__INSTRUCTIONS TO FOLLOW__: Find every line in the records that holds the string "dated". Copy each one.

(Source data)
○ ○ ○ ○ ○

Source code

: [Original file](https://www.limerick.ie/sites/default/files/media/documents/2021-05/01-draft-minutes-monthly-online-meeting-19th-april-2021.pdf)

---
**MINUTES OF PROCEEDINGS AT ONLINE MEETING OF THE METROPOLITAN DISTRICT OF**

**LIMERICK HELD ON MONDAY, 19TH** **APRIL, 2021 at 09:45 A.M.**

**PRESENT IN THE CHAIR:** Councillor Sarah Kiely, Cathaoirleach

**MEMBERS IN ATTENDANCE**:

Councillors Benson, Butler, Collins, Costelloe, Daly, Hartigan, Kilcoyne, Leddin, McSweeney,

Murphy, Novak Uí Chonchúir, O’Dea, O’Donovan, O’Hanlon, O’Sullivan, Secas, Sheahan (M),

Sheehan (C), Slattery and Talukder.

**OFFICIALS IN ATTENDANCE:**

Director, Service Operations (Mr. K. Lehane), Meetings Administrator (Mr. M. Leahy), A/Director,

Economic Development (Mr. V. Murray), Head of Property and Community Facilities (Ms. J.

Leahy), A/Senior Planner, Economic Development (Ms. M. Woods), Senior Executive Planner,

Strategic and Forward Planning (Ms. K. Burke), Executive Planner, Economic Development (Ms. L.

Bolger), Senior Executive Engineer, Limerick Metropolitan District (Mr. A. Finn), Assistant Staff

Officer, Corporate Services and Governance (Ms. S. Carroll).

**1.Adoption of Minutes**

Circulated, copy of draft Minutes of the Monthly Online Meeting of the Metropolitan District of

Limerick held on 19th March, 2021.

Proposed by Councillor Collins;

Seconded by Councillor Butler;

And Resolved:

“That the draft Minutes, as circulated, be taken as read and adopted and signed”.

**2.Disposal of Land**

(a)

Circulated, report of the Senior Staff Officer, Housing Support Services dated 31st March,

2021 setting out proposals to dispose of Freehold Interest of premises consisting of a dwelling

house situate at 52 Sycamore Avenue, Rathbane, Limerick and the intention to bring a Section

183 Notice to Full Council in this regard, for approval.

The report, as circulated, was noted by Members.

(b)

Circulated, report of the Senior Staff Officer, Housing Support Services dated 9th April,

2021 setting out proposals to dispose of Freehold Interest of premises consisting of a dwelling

○ ○ ○ ○ ○

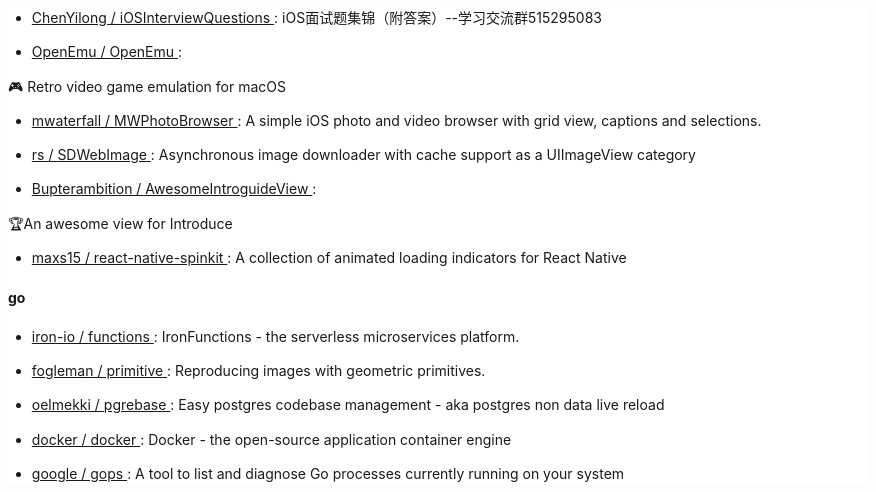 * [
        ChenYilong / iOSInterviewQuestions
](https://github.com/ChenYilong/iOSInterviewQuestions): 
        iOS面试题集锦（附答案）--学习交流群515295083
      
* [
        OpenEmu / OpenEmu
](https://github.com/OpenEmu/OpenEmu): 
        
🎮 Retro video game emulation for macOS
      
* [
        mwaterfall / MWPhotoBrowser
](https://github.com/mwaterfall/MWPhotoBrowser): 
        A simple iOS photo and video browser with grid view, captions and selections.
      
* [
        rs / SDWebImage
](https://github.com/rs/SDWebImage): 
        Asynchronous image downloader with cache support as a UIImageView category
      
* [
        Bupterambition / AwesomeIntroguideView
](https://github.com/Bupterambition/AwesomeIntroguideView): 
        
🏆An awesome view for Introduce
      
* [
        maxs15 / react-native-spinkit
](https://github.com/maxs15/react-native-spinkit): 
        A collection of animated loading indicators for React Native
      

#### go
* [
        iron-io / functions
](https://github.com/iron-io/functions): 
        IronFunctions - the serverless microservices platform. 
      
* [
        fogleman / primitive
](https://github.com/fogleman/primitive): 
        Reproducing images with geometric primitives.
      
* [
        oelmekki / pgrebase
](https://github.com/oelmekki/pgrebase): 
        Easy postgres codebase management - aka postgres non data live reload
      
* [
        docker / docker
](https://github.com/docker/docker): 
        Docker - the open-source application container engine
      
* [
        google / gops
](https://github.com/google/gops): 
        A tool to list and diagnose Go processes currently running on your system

○ ○ ○ ○ ○

__ANSWER SPACE__:
Circulated, report of the Senior Staff Officer, Housing Support Services dated 31st March,
Circulated, report of the Senior Staff Officer, Housing Support Services dated 9th April,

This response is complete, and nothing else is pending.